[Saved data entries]

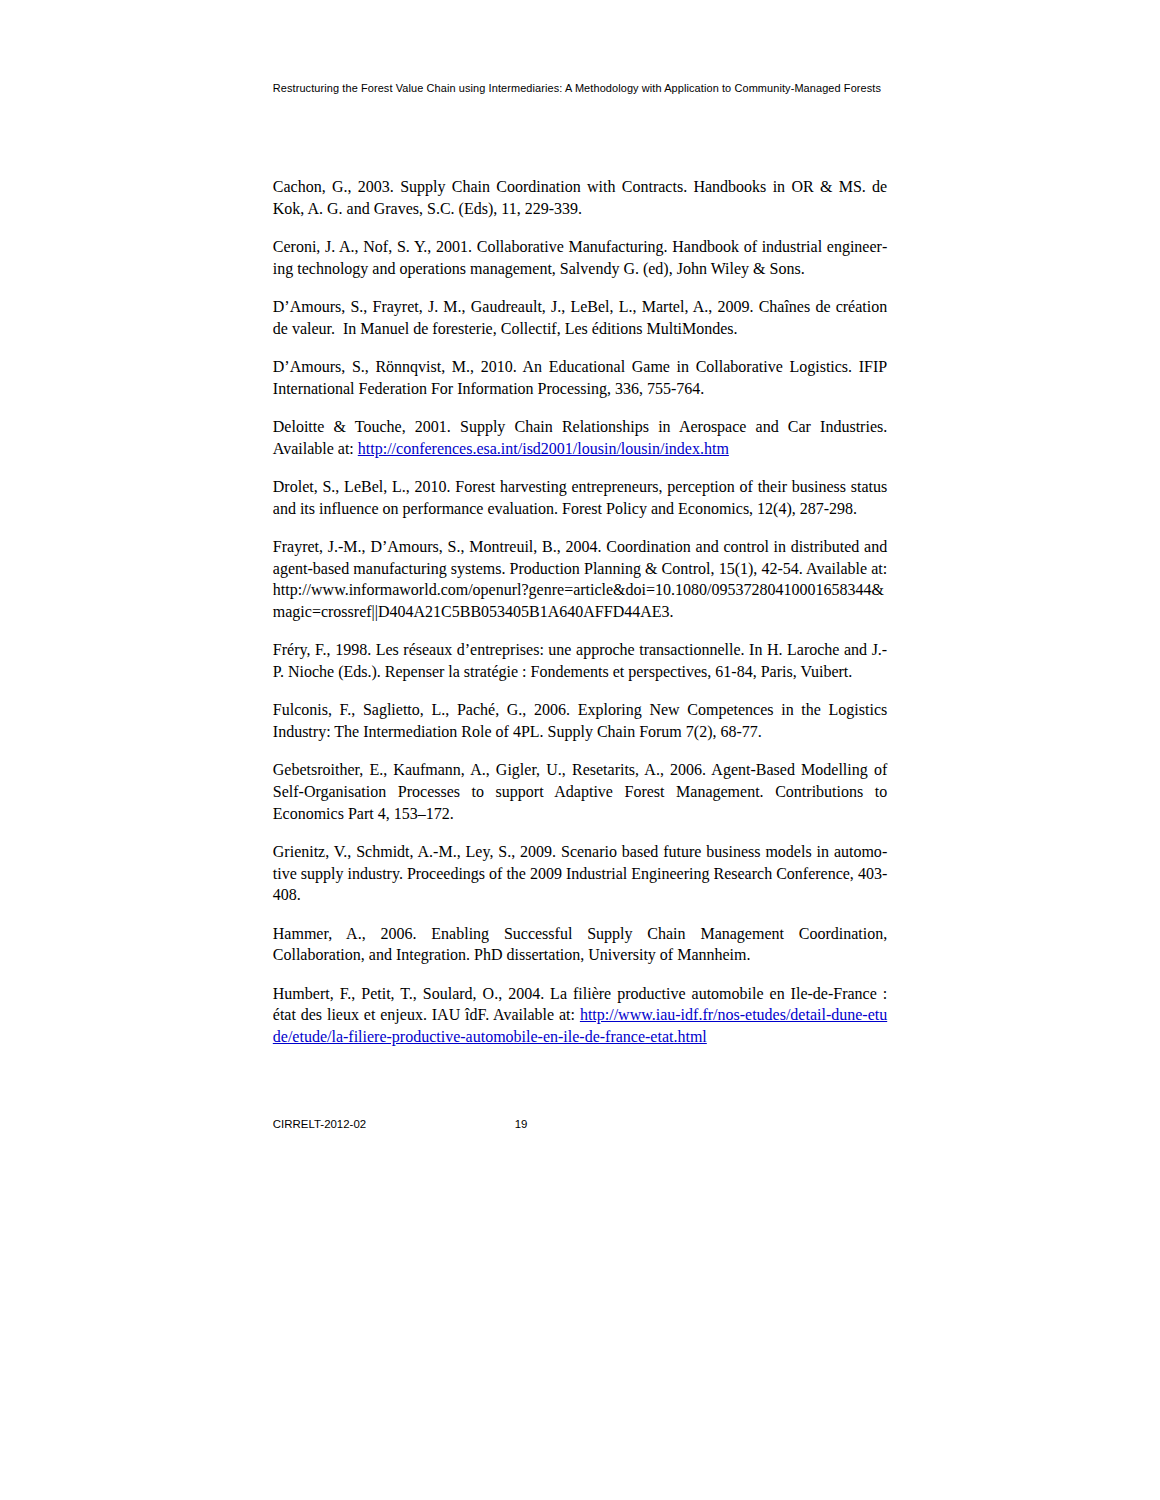Restructuring the Forest Value Chain using Intermediaries: A Methodology with Application to Community-Managed Forests
Cachon, G., 2003. Supply Chain Coordination with Contracts. Handbooks in OR & MS. de Kok, A. G. and Graves, S.C. (Eds), 11, 229-339.
Ceroni, J. A., Nof, S. Y., 2001. Collaborative Manufacturing. Handbook of industrial engineering technology and operations management, Salvendy G. (ed), John Wiley & Sons.
D’Amours, S., Frayret, J. M., Gaudreault, J., LeBel, L., Martel, A., 2009. Chaînes de création de valeur. In Manuel de foresterie, Collectif, Les éditions MultiMondes.
D’Amours, S., Rönnqvist, M., 2010. An Educational Game in Collaborative Logistics. IFIP International Federation For Information Processing, 336, 755-764.
Deloitte & Touche, 2001. Supply Chain Relationships in Aerospace and Car Industries. Available at: http://conferences.esa.int/isd2001/lousin/lousin/index.htm
Drolet, S., LeBel, L., 2010. Forest harvesting entrepreneurs, perception of their business status and its influence on performance evaluation. Forest Policy and Economics, 12(4), 287-298.
Frayret, J.-M., D’Amours, S., Montreuil, B., 2004. Coordination and control in distributed and agent-based manufacturing systems. Production Planning & Control, 15(1), 42-54. Available at: http://www.informaworld.com/openurl?genre=article&doi=10.1080/09537280410001658344&magic=crossref||D404A21C5BB053405B1A640AFFD44AE3.
Fréry, F., 1998. Les réseaux d’entreprises: une approche transactionnelle. In H. Laroche and J.-P. Nioche (Eds.). Repenser la stratégie : Fondements et perspectives, 61-84, Paris, Vuibert.
Fulconis, F., Saglietto, L., Paché, G., 2006. Exploring New Competences in the Logistics Industry: The Intermediation Role of 4PL. Supply Chain Forum 7(2), 68-77.
Gebetsroither, E., Kaufmann, A., Gigler, U., Resetarits, A., 2006. Agent-Based Modelling of Self-Organisation Processes to support Adaptive Forest Management. Contributions to Economics Part 4, 153–172.
Grienitz, V., Schmidt, A.-M., Ley, S., 2009. Scenario based future business models in automotive supply industry. Proceedings of the 2009 Industrial Engineering Research Conference, 403-408.
Hammer, A., 2006. Enabling Successful Supply Chain Management Coordination, Collaboration, and Integration. PhD dissertation, University of Mannheim.
Humbert, F., Petit, T., Soulard, O., 2004. La filière productive automobile en Ile-de-France : état des lieux et enjeux. IAU îdF. Available at: http://www.iau-idf.fr/nos-etudes/detail-dune-etude/etude/la-filiere-productive-automobile-en-ile-de-france-etat.html
CIRRELT-2012-02
19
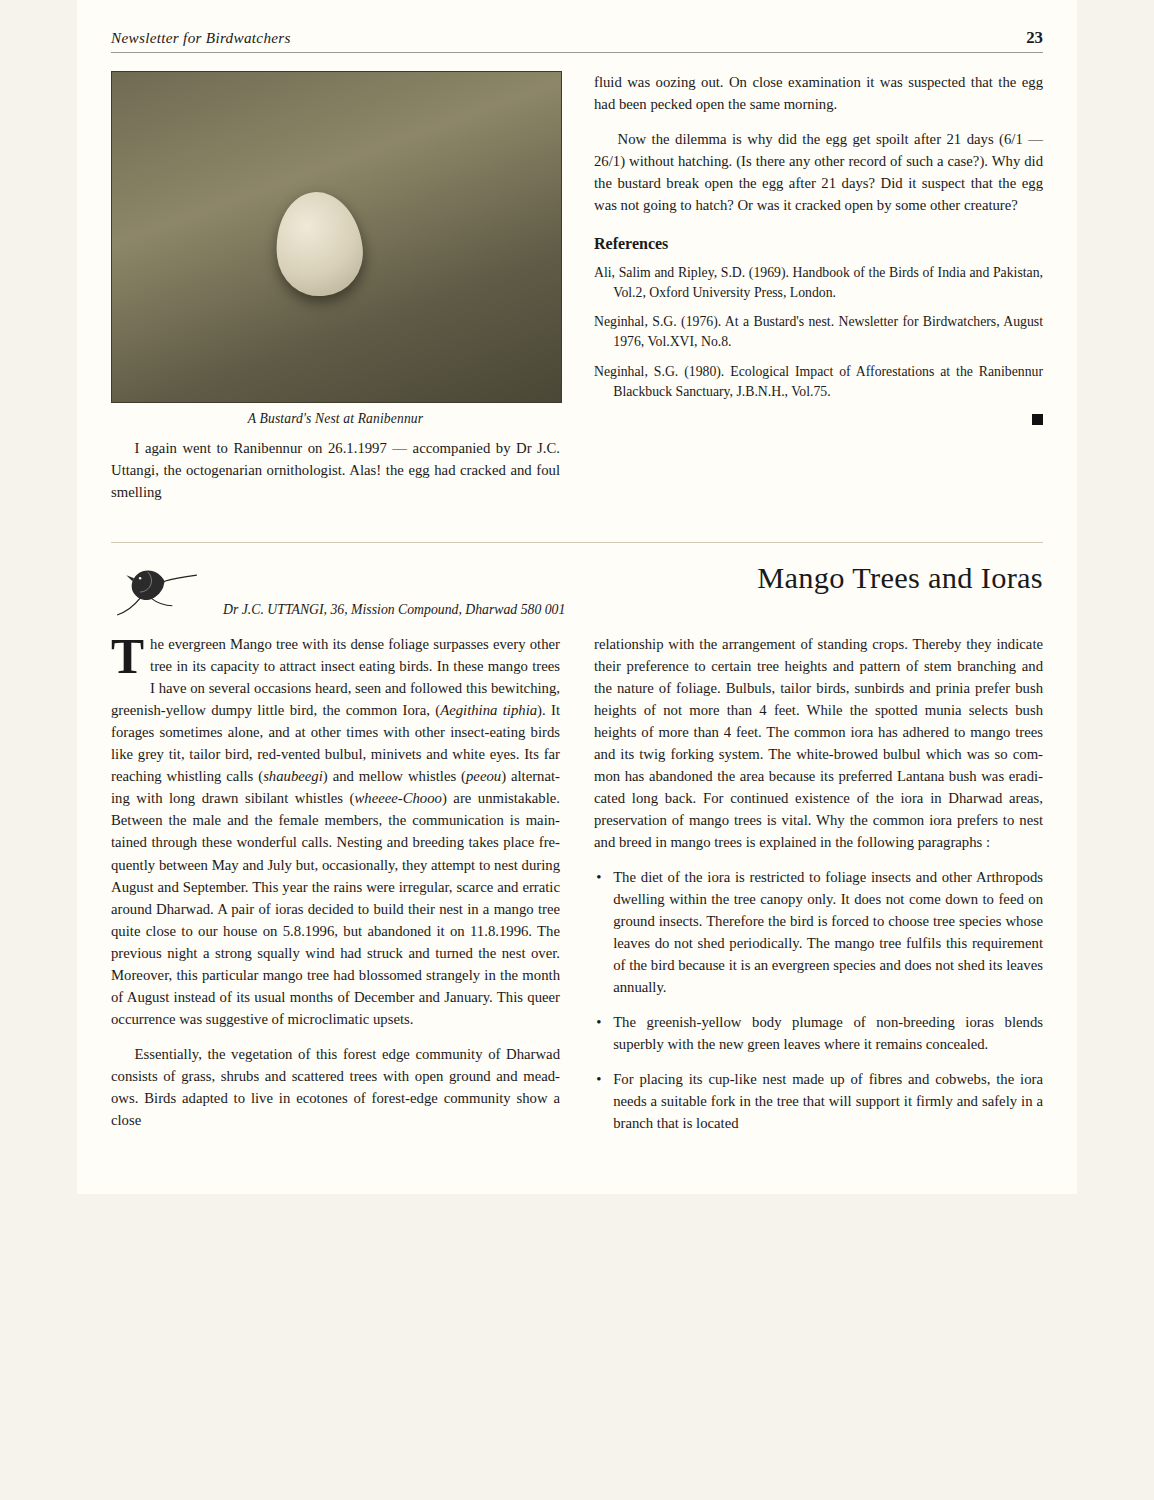Newsletter for Birdwatchers
23
A Bustard's Nest at Ranibennur
I again went to Ranibennur on 26.1.1997 — accompanied by Dr J.C. Uttangi, the octogenarian ornithologist. Alas! the egg had cracked and foul smelling
fluid was oozing out. On close examination it was suspected that the egg had been pecked open the same morning.
Now the dilemma is why did the egg get spoilt after 21 days (6/1 — 26/1) without hatching. (Is there any other record of such a case?). Why did the bustard break open the egg after 21 days? Did it suspect that the egg was not going to hatch? Or was it cracked open by some other creature?
References
Ali, Salim and Ripley, S.D. (1969). Handbook of the Birds of India and Pakistan, Vol.2, Oxford University Press, London.
Neginhal, S.G. (1976). At a Bustard's nest. Newsletter for Birdwatchers, August 1976, Vol.XVI, No.8.
Neginhal, S.G. (1980). Ecological Impact of Afforestations at the Ranibennur Blackbuck Sanctuary, J.B.N.H., Vol.75.
Mango Trees and Ioras
Dr J.C. UTTANGI, 36, Mission Compound, Dharwad 580 001
The evergreen Mango tree with its dense foliage surpasses every other tree in its capacity to attract insect eating birds. In these mango trees I have on several occasions heard, seen and followed this bewitching, greenish-yellow dumpy little bird, the common Iora, (Aegithina tiphia). It forages sometimes alone, and at other times with other insect-eating birds like grey tit, tailor bird, red-vented bulbul, minivets and white eyes. Its far reaching whistling calls (shaubeegi) and mellow whistles (peeou) alternating with long drawn sibilant whistles (wheeee-Chooo) are unmistakable. Between the male and the female members, the communication is maintained through these wonderful calls. Nesting and breeding takes place frequently between May and July but, occasionally, they attempt to nest during August and September. This year the rains were irregular, scarce and erratic around Dharwad. A pair of ioras decided to build their nest in a mango tree quite close to our house on 5.8.1996, but abandoned it on 11.8.1996. The previous night a strong squally wind had struck and turned the nest over. Moreover, this particular mango tree had blossomed strangely in the month of August instead of its usual months of December and January. This queer occurrence was suggestive of microclimatic upsets.
Essentially, the vegetation of this forest edge community of Dharwad consists of grass, shrubs and scattered trees with open ground and meadows. Birds adapted to live in ecotones of forest-edge community show a close
relationship with the arrangement of standing crops. Thereby they indicate their preference to certain tree heights and pattern of stem branching and the nature of foliage. Bulbuls, tailor birds, sunbirds and prinia prefer bush heights of not more than 4 feet. While the spotted munia selects bush heights of more than 4 feet. The common iora has adhered to mango trees and its twig forking system. The white-browed bulbul which was so common has abandoned the area because its preferred Lantana bush was eradicated long back. For continued existence of the iora in Dharwad areas, preservation of mango trees is vital. Why the common iora prefers to nest and breed in mango trees is explained in the following paragraphs :
The diet of the iora is restricted to foliage insects and other Arthropods dwelling within the tree canopy only. It does not come down to feed on ground insects. Therefore the bird is forced to choose tree species whose leaves do not shed periodically. The mango tree fulfils this requirement of the bird because it is an evergreen species and does not shed its leaves annually.
The greenish-yellow body plumage of non-breeding ioras blends superbly with the new green leaves where it remains concealed.
For placing its cup-like nest made up of fibres and cobwebs, the iora needs a suitable fork in the tree that will support it firmly and safely in a branch that is located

[Your instructions]: Restate each entry verbatim and skip every image.

[Problem solution]:
Restructuring the Forest Value Chain using Intermediaries: A Methodology with Application to Community-Managed Forests
Cachon, G., 2003. Supply Chain Coordination with Contracts. Handbooks in OR & MS. de Kok, A. G. and Graves, S.C. (Eds), 11, 229-339.
Ceroni, J. A., Nof, S. Y., 2001. Collaborative Manufacturing. Handbook of industrial engineering technology and operations management, Salvendy G. (ed), John Wiley & Sons.
D’Amours, S., Frayret, J. M., Gaudreault, J., LeBel, L., Martel, A., 2009. Chaînes de création de valeur. In Manuel de foresterie, Collectif, Les éditions MultiMondes.
D’Amours, S., Rönnqvist, M., 2010. An Educational Game in Collaborative Logistics. IFIP International Federation For Information Processing, 336, 755-764.
Deloitte & Touche, 2001. Supply Chain Relationships in Aerospace and Car Industries. Available at: http://conferences.esa.int/isd2001/lousin/lousin/index.htm
Drolet, S., LeBel, L., 2010. Forest harvesting entrepreneurs, perception of their business status and its influence on performance evaluation. Forest Policy and Economics, 12(4), 287-298.
Frayret, J.-M., D’Amours, S., Montreuil, B., 2004. Coordination and control in distributed and agent-based manufacturing systems. Production Planning & Control, 15(1), 42-54. Available at: http://www.informaworld.com/openurl?genre=article&doi=10.1080/09537280410001658344&magic=crossref||D404A21C5BB053405B1A640AFFD44AE3.
Fréry, F., 1998. Les réseaux d’entreprises: une approche transactionnelle. In H. Laroche and J.-P. Nioche (Eds.). Repenser la stratégie : Fondements et perspectives, 61-84, Paris, Vuibert.
Fulconis, F., Saglietto, L., Paché, G., 2006. Exploring New Competences in the Logistics Industry: The Intermediation Role of 4PL. Supply Chain Forum 7(2), 68-77.
Gebetsroither, E., Kaufmann, A., Gigler, U., Resetarits, A., 2006. Agent-Based Modelling of Self-Organisation Processes to support Adaptive Forest Management. Contributions to Economics Part 4, 153–172.
Grienitz, V., Schmidt, A.-M., Ley, S., 2009. Scenario based future business models in automotive supply industry. Proceedings of the 2009 Industrial Engineering Research Conference, 403-408.
Hammer, A., 2006. Enabling Successful Supply Chain Management Coordination, Collaboration, and Integration. PhD dissertation, University of Mannheim.
Humbert, F., Petit, T., Soulard, O., 2004. La filière productive automobile en Ile-de-France : état des lieux et enjeux. IAU îdF. Available at: http://www.iau-idf.fr/nos-etudes/detail-dune-etude/etude/la-filiere-productive-automobile-en-ile-de-france-etat.html
CIRRELT-2012-02
19
Newsletter for Birdwatchers
23
A Bustard's Nest at Ranibennur
I again went to Ranibennur on 26.1.1997 — accompanied by Dr J.C. Uttangi, the octogenarian ornithologist. Alas! the egg had cracked and foul smelling
fluid was oozing out. On close examination it was suspected that the egg had been pecked open the same morning.
Now the dilemma is why did the egg get spoilt after 21 days (6/1 — 26/1) without hatching. (Is there any other record of such a case?). Why did the bustard break open the egg after 21 days? Did it suspect that the egg was not going to hatch? Or was it cracked open by some other creature?
References
Ali, Salim and Ripley, S.D. (1969). Handbook of the Birds of India and Pakistan, Vol.2, Oxford University Press, London.
Neginhal, S.G. (1976). At a Bustard's nest. Newsletter for Birdwatchers, August 1976, Vol.XVI, No.8.
Neginhal, S.G. (1980). Ecological Impact of Afforestations at the Ranibennur Blackbuck Sanctuary, J.B.N.H., Vol.75.
Mango Trees and Ioras
Dr J.C. UTTANGI, 36, Mission Compound, Dharwad 580 001
The evergreen Mango tree with its dense foliage surpasses every other tree in its capacity to attract insect eating birds. In these mango trees I have on several occasions heard, seen and followed this bewitching, greenish-yellow dumpy little bird, the common Iora, (Aegithina tiphia). It forages sometimes alone, and at other times with other insect-eating birds like grey tit, tailor bird, red-vented bulbul, minivets and white eyes. Its far reaching whistling calls (shaubeegi) and mellow whistles (peeou) alternating with long drawn sibilant whistles (wheeee-Chooo) are unmistakable. Between the male and the female members, the communication is maintained through these wonderful calls. Nesting and breeding takes place frequently between May and July but, occasionally, they attempt to nest during August and September. This year the rains were irregular, scarce and erratic around Dharwad. A pair of ioras decided to build their nest in a mango tree quite close to our house on 5.8.1996, but abandoned it on 11.8.1996. The previous night a strong squally wind had struck and turned the nest over. Moreover, this particular mango tree had blossomed strangely in the month of August instead of its usual months of December and January. This queer occurrence was suggestive of microclimatic upsets.
Essentially, the vegetation of this forest edge community of Dharwad consists of grass, shrubs and scattered trees with open ground and meadows. Birds adapted to live in ecotones of forest-edge community show a close
relationship with the arrangement of standing crops. Thereby they indicate their preference to certain tree heights and pattern of stem branching and the nature of foliage. Bulbuls, tailor birds, sunbirds and prinia prefer bush heights of not more than 4 feet. While the spotted munia selects bush heights of more than 4 feet. The common iora has adhered to mango trees and its twig forking system. The white-browed bulbul which was so common has abandoned the area because its preferred Lantana bush was eradicated long back. For continued existence of the iora in Dharwad areas, preservation of mango trees is vital. Why the common iora prefers to nest and breed in mango trees is explained in the following paragraphs :
The diet of the iora is restricted to foliage insects and other Arthropods dwelling within the tree canopy only. It does not come down to feed on ground insects. Therefore the bird is forced to choose tree species whose leaves do not shed periodically. The mango tree fulfils this requirement of the bird because it is an evergreen species and does not shed its leaves annually.
The greenish-yellow body plumage of non-breeding ioras blends superbly with the new green leaves where it remains concealed.
For placing its cup-like nest made up of fibres and cobwebs, the iora needs a suitable fork in the tree that will support it firmly and safely in a branch that is located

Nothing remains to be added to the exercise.